→ **JOB**
Report each line below that carries the word "weight".

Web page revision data
···

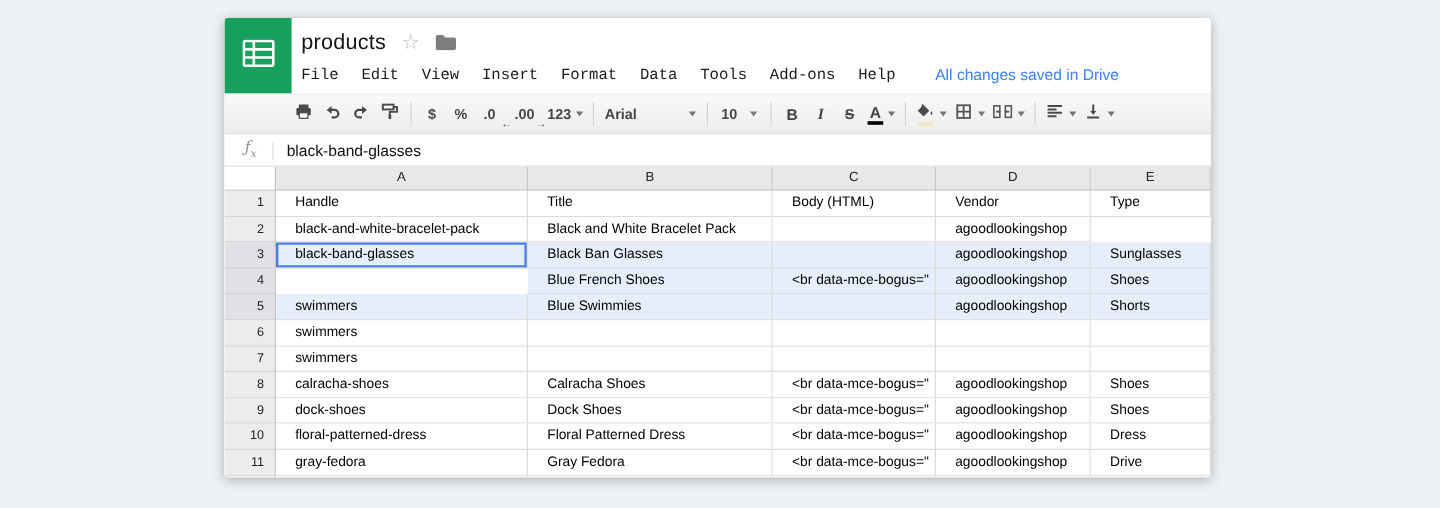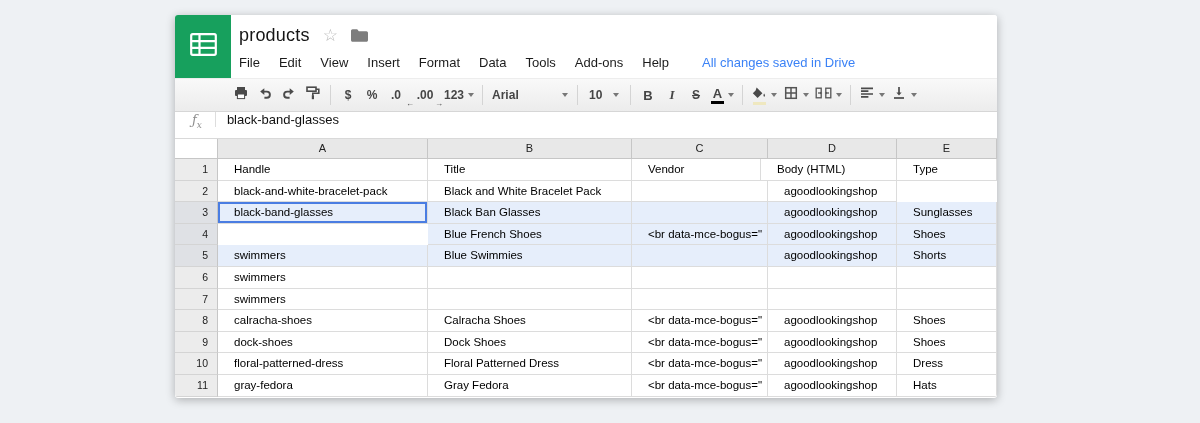--- a/index.html
+++ b/index.html
@@ -1,31 +1,31 @@
 <!DOCTYPE html>
 <html><head>
 <meta charset="utf-8">
 <style>
   * { box-sizing: border-box; margin: 0; padding: 0; }
   html,body { width:1200px; height:423px; overflow:hidden; }
   body { background:#eef1f4; font-family:"Liberation Sans", sans-serif; }
 
-  .card { position:absolute; left:175px; top:15px; width:822px; height:383px;
+  .card { position:absolute; left:187px; top:15px; width:822px; height:383px;
           background:#fff; border-radius:3px; box-shadow:0 2px 10px rgba(0,0,0,.28); }
 
   
   .app-header { display:flex; height:63px; background:#fff; border-radius:3px 3px 0 0; overflow:hidden; }
   .logo { width:56px; height:63px; background:#17a05d; display:flex; align-items:center; justify-content:center; flex:none; cursor:pointer; }
   .head-main { padding:7px 0 0 8px; flex:1; min-width:0; }
   .title-row { display:flex; align-items:center; height:26px; }
   .doc-title { font-size:18px; color:#151515; letter-spacing:.2px; }
   .star { font-size:17px; color:#b9b9b9; margin-left:13px; line-height:1; }
   .folder { margin-left:13px; display:flex; }
   .menu-row { display:flex; align-items:center; height:24px; margin-top:2px; font-size:13px; color:#1b1b1b; }
-  .menu-item { margin-right:19px; cursor:pointer; white-space:nowrap; }
+  .menu-item { margin-right:19px; cursor:pointer; white-space:nowrap;font-family:Liberation Mono, monospace; }
   .saved-status { color:#3b82f6; margin-left:14px; white-space:nowrap; }
 
   
   .toolbar { height:34px; background:linear-gradient(#f9f9f9,#ececec); border-top:1px solid #ededed;
              border-bottom:1px solid #d6d6d6; display:flex; align-items:center; padding-left:54px; }
   .tb-btn { height:24px; min-width:24px; padding:0 3px; display:flex; align-items:center; justify-content:center;
             border-radius:2px; cursor:pointer; color:#444; position:relative; flex:none; }
   .tb-txt { font-size:12px; font-weight:bold; color:#454545; }
   .tb-sep { width:1px; height:20px; background:#d4d4d4; margin:0 5px; flex:none; }
   .caret { width:0; height:0; border-left:3.5px solid transparent; border-right:3.5px solid transparent;
@@ -36,21 +36,21 @@
   .font-select .tb-txt { font-weight:bold; }
   .size-select { width:42px; justify-content:space-between; padding:0 6px; }
   .fmt-b { font-weight:bold; font-size:13px; }
   .fmt-i { font-style:italic; font-family:"Liberation Serif", serif; font-size:13px; font-weight:bold; }
   .fmt-s { text-decoration:line-through; font-size:12px; font-weight:bold; }
   .stack { display:flex; flex-direction:column; align-items:center; line-height:1; }
   .color-bar { width:13px; height:3px; background:#000; margin-top:1px; }
   .fill-bar  { width:13px; height:3px; background:#efe8c0; margin-top:0; }
 
   
-  .formula-bar { height:27px; background:#fff; border-bottom:1px solid #d9d9d9; display:flex; align-items:flex-start; padding-left:17px; }
+  .formula-bar { height:27px; background:#fff; border-bottom:1px solid #d9d9d9; display:flex; align-items:center; padding-left:17px; }
   .fx { font-family:"DejaVu Serif", serif; font-style:italic; font-size:13px; color:#8e8e8e; }
   .fx sub { font-size:9px; }
   .fb-sep { width:1px; height:15px; background:#ddd; margin:0 11px 0 13px; }
   .fb-value { font-size:13px; color:#111; white-space:nowrap; }
 
   
   .grid { width:822px; background:#fff; border-radius:0 0 3px 3px; overflow:hidden; }
   .g-row { display:flex; height:21.6px; }
   .g-head { height:20px; }
   .g-corner { width:43px; flex:none; background:#fff; border-right:1px solid #c6c6c6; border-bottom:1px solid #c6c6c6; }
@@ -264,22 +264,22 @@
         <div class="g-colhead" style="width: 210px;">A</div>
         <div class="g-colhead" style="width: 204px;">B</div>
         <div class="g-colhead" style="width: 136px;">C</div>
         <div class="g-colhead" style="width: 129px;">D</div>
         <div class="g-colhead" style="width: 100px;">E</div>
       </div>
       <div class="g-row">
         <div class="g-rowhead">1</div>
         <div class="g-cell" style="width: 210px;">Handle</div>
         <div class="g-cell" style="width: 204px;">Title</div>
+        <div class="g-cell" style="width: 136px;">Body (HTML)</div>
         <div class="g-cell" style="width: 129px;">Vendor</div>
-        <div class="g-cell" style="width: 136px;">Body (HTML)</div>
         <div class="g-cell" style="width: 100px;">Type</div>
       </div>
       <div class="g-row">
         <div class="g-rowhead">2</div>
         <div class="g-cell" style="width: 210px;">black-and-white-bracelet-pack</div>
         <div class="g-cell" style="width: 204px;">Black and White Bracelet Pack</div>
         <div class="g-cell" style="width: 136px;"></div>
         <div class="g-cell" style="width: 129px;">agoodlookingshop</div>
       </div>
       <div class="g-row">
@@ -345,17 +345,17 @@
         <div class="g-cell" style="width: 136px;">&lt;br data-mce-bogus="</div>
         <div class="g-cell" style="width: 129px;">agoodlookingshop</div>
         <div class="g-cell" style="width: 100px;">Dress</div>
       </div>
       <div class="g-row">
         <div class="g-rowhead">11</div>
         <div class="g-cell" style="width: 210px;">gray-fedora</div>
         <div class="g-cell" style="width: 204px;">Gray Fedora</div>
         <div class="g-cell" style="width: 136px;">&lt;br data-mce-bogus="</div>
         <div class="g-cell" style="width: 129px;">agoodlookingshop</div>
-        <div class="g-cell" style="width: 100px;">Hats</div>
+        <div class="g-cell" style="width: 100px;">Drive</div>
       </div>
     </div>
 
 </div>
 
 </body></html>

···

→ **WRITTEN SOLUTION**
   .tb-txt { font-size:12px; font-weight:bold; color:#454545; }
   .font-select .tb-txt { font-weight:bold; }
   .fmt-b { font-weight:bold; font-size:13px; }
   .fmt-i { font-style:italic; font-family:"Liberation Serif", serif; font-size:13px; font-weight:bold; }
   .fmt-s { text-decoration:line-through; font-size:12px; font-weight:bold; }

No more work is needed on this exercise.